Destruction de Paul Gouin

J’ai lu au cours des derniers jours Destruction de Paul Gouin, une fiction historique écrite par Claude Corbo et publiée chez Del Busso.

Le récit décrit la situation politique du Québec entre 1933 et 1936. Le Parti libéral est alors au pouvoir depuis près de 40 ans. C’est Taschereau qui est premier ministre. La corruption plane sur les affaires publiques.

Comme aujourd’hui, une bonne partie de la population croit qu’il faut renverser les libéraux. Duplessis vient d’être élu chef des conservateurs. Paul Gouin vient de fonder l’Action libérale nationale. Ils partagent tous les deux le même objectif et vont s’entendre (en pleine campagne électorale) sur une stratégie de collaboration pour espérer remplacer le gouvernement Taschereau.

Ils n’y arriveront pas du premier coup… et nommé chef de l’opposition (même s’il a fait élire moins de députés que l’ALN), Duplessis va littéralement manger Paul Gouin à l’Assemblée nationale et progressivement rallier presque tous les députés derrière son leadership. Il gagnera finalement haut la main à la deuxième occasion (Gouin renonce même à présenter des candidats à cette élection devant la force de Duplessis!).

Gouin est présenté dans ce livre comme un politicien idéaliste, vertueux, qui veut faire de la politique autrement — une politique positive et constructive.

À l’inverse, Duplessis est décrit comme un politicien pragmatique, efficace et prêt à jouer cochon s’il le faut. Et qui arrive à ses fins.

***

C’est une lecture que j’ai trouvé très intéressante. La forme du livre est d’ailleurs très agréable — quatre courts textes de natures variées: journal personnel, notes, monologue, discours.

J’ai évidemment trouvé très difficile de constater (une fois de plus!) à quel point l’histoire se répète et, par conséquent, d’imaginer un peu plus facilement le genre de stratégies qui sont probablement déjà/encore à l’oeuvre en préparation de l’élection du 1er octobre. Je vous laisse lire le livre pour les découvrir.

J’ai trouvé peut-être encore plus dur de voir aussi clairement la manière idéaliste de faire de la politique se faire écraser par une forme de politique beaucoup plus crasse. Mais bon, c’est ça qui est ça…

Heureusement, j’ai trouvé aussi dans cette lecture une source d’espoir en constatant que plusieurs des idées que Paul Gouin a pu brasser pendant cette période ont quand même fini par prendre forme dans le Québec d’aujourd’hui.

Comme quoi, tout n’est jamais vraiment perdu.

7 comments

  1. @MVH: question très intéressante… qui me trotte effecyibement dans la tête depuis que j’ai terminé de livre.
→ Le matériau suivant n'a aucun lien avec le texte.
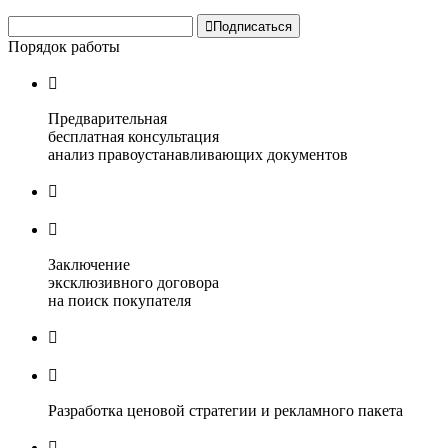

Подписаться
Порядок работы

Предварительная
бесплатная консультация
анализ правоустанавливающих документов


Заключение
эксклюзивного договора
на поиск покупателя


Разработка ценовой стратегии и рекламного пакета
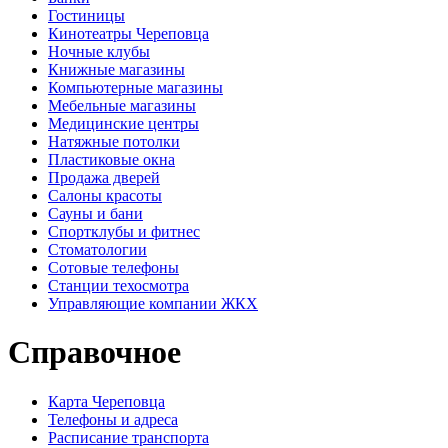
Гостиницы
Кинотеатры Череповца
Ночные клубы
Книжные магазины
Компьютерные магазины
Мебельные магазины
Медицинские центры
Натяжные потолки
Пластиковые окна
Продажа дверей
Салоны красоты
Сауны и бани
Спортклубы и фитнес
Стоматологии
Сотовые телефоны
Станции техосмотра
Управляющие компании ЖКХ
Справочное
Карта Череповца
Телефоны и адреса
Расписание транспорта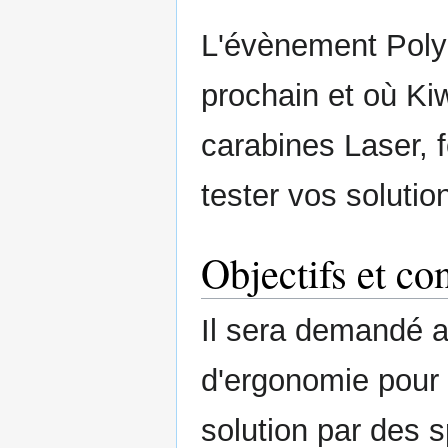
L'évènement Poly'
prochain et où Kiw
carabines Laser, 
tester vos solution
Objectifs et co
Il sera demandé au
d'ergonomie pour l
solution par des 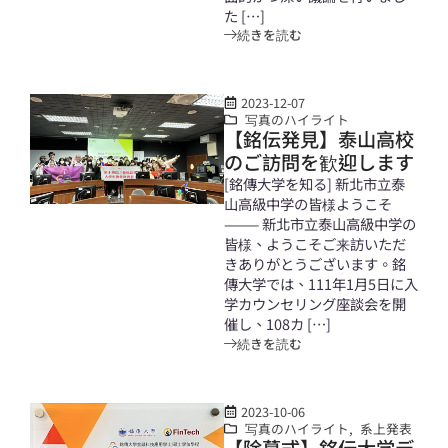
た […]
続きを読む
2023-12-07
写真のハイライト
【銘伝発見】泰山高校
のご訪問を歓迎します
[銘傳大学を知る] 新北市立泰
山高級中学の皆様ようこそ
——— 新北市立泰山高級中学の
皆様、ようこそご来訪いただ
きありがとうございます。銘
傳大学では、111年1月5日に入
学カウンセリング座談会を開
催し、108カ […]
続きを読む
2023-10-06
写真のハイライト
,
系上発表
【除幕式】銘伝大学デ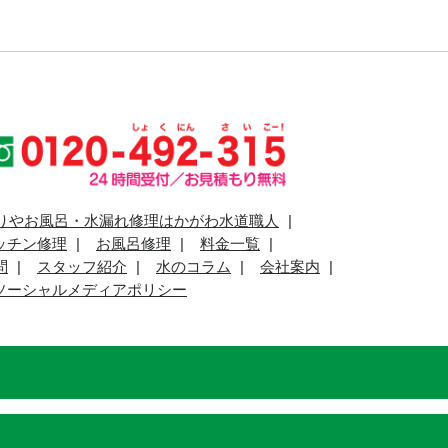
りやお風呂・水漏れ修理はかがわ水道職人
ッチン修理
お風呂修理
料金一覧
問
スタッフ紹介
水のコラム
会社案内
ソーシャルメディアポリシー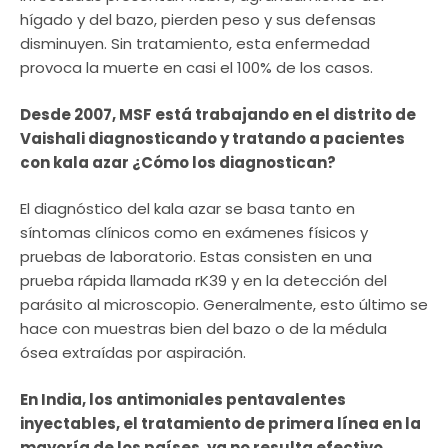
hígado y del bazo, pierden peso y sus defensas
disminuyen. Sin tratamiento, esta enfermedad
provoca la muerte en casi el 100% de los casos.
Desde 2007, MSF está trabajando en el distrito de
Vaishali diagnosticando y tratando a pacientes
con kala azar ¿Cómo los diagnostican?
El diagnóstico del kala azar se basa tanto en
síntomas clínicos como en exámenes físicos y
pruebas de laboratorio. Estas consisten en una
prueba rápida llamada rK39 y en la detección del
parásito al microscopio. Generalmente, esto último se
hace con muestras bien del bazo o de la médula
ósea extraídas por aspiración.
En India, los antimoniales pentavalentes
inyectables, el tratamiento de primera línea en la
mayoría de los países, ya no resulta efectivo.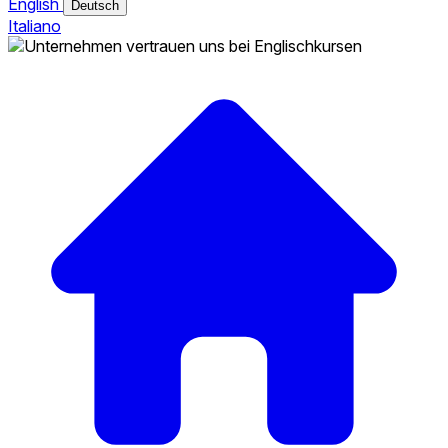
English
Deutsch
Italiano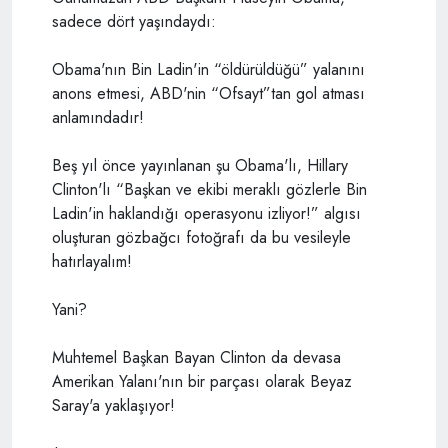
sadece dört yaşındaydı:
Obama'nın Bin Ladin'in “öldürüldüğü” yalanını
anons etmesi, ABD'nin “Ofsayt”tan gol atması
anlamındadır!
Beş yıl önce yayınlanan şu Obama'lı, Hillary
Clinton'lı “Başkan ve ekibi meraklı gözlerle Bin
Ladin'in haklandığı operasyonu izliyor!” algısı
oluşturan gözbağcı fotoğrafı da bu vesileyle
hatırlayalım!
Yani?
Muhtemel Başkan Bayan Clinton da devasa
Amerikan Yalanı'nın bir parçası olarak Beyaz
Saray'a yaklaşıyor!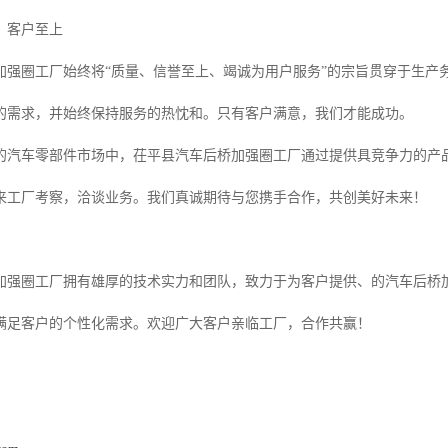
，客户至上
加强圈工厂始终将“质量、信誉至上、竭诚为用户服务”的宗旨贯穿于生产
的需求，并始终保持服务的热忱和。只有客户满意，我们才能成功。
的汽车零部件市场中，茌平县汽车后桥加强圈工厂通过提供具竞争力的产
来工厂考察，洽谈业务。我们真诚期待与您携手合作，共创美好未来！
加强圈工厂拥有雄厚的技术实力和团队，致力于为客户提供、的汽车后桥
满足客户的个性化需求。欢迎广大客户亲临工厂，合作共赢！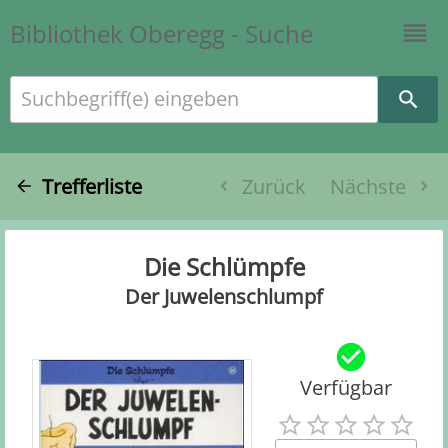
Bibliothek Oberegg - Suche
Suchbegriff(e) eingeben
Trefferliste
Zurück
Nächste
Die Schlümpfe
Der Juwelenschlumpf
Verfügbar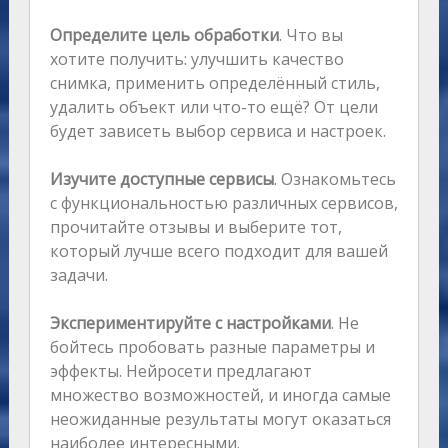
Определите цель обработки
. Что вы
хотите получить: улучшить качество
снимка, применить определённый стиль,
удалить объект или что-то ещё? От цели
будет зависеть выбор сервиса и настроек.
Изучите доступные сервисы
. Ознакомьтесь
с функциональностью различных сервисов,
прочитайте отзывы и выберите тот,
который лучше всего подходит для вашей
задачи.
Экспериментируйте с настройками
. Не
бойтесь пробовать разные параметры и
эффекты. Нейросети предлагают
множество возможностей, и иногда самые
неожиданные результаты могут оказаться
наиболее интересными.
    Je pense que c’est Alexandre Taillefer qui est le plus près de la personnalité/rôle de Paul Gouin aujourd’hui. Mais en acceptant de présider la campagne électorale du PLQ, il fait un pari que Gouin a toujours rejeté: croire à la possibilité (et à l’intérêt) de «relibéraliser les libéraux» (c’est une des dimensions stratégiques fascinantes de cette histoire, d’ailleurs).

    Est-ce que Gouin aurait dû relever ce défi? Est-ce que Taillefer peut le relever avec succès? Ça reste à voir.

    Quant à Duplessis… j’ai plus de mal à voir qui est dans son rôle aujourd’hui…

    Je pense qu’il faudrait découper les différents aspects de sa personnalité et de sa manière d’exercer son leadership pour pouvoir répondre précisément. Je vais devoir continuer d’y penser un peu.

    Je te reviens donc quand j’y verrai plus clair…

    (À moins que quelqu’un d’autre ait une hypothèse à formuler…)

  2. Les politiciens idéalistes, vertueux qui désirent faire de la politique autrement sont actuellement en danger… À mon grand regret.

  3. @Micheline: je me suis demandé en lisant ce livre si cela n’avait pas toujours été le cas… et si cette idée d’une politique propre, positive, constructive, idéaliste n’était pas, au fond un simple fantasme.

    Y a-t-il eu des époques où ce genre de politicien.nes a été victorieux? Ou sont-ils condamné à fournir des idées aux politiciens plus querelleurs?

  4. Mandela, Brundtland, McCallion, L’Allier, je garde espoir comme tu me l’as récemment fait remarqué…

  5. Il le faut, tu as raison. Et trouver des façons d’avancer quand même d’ici-là…

  6. (Scuzez, mais ma fille de presque sept ans vient de dire à son frère de deux ans et demi que « c’était comme ça dans le temps des princesses. » Chacun ses époques… mythiques! hahahaha… oups, scuzez, vraiment, pas pu m’en empêcher!)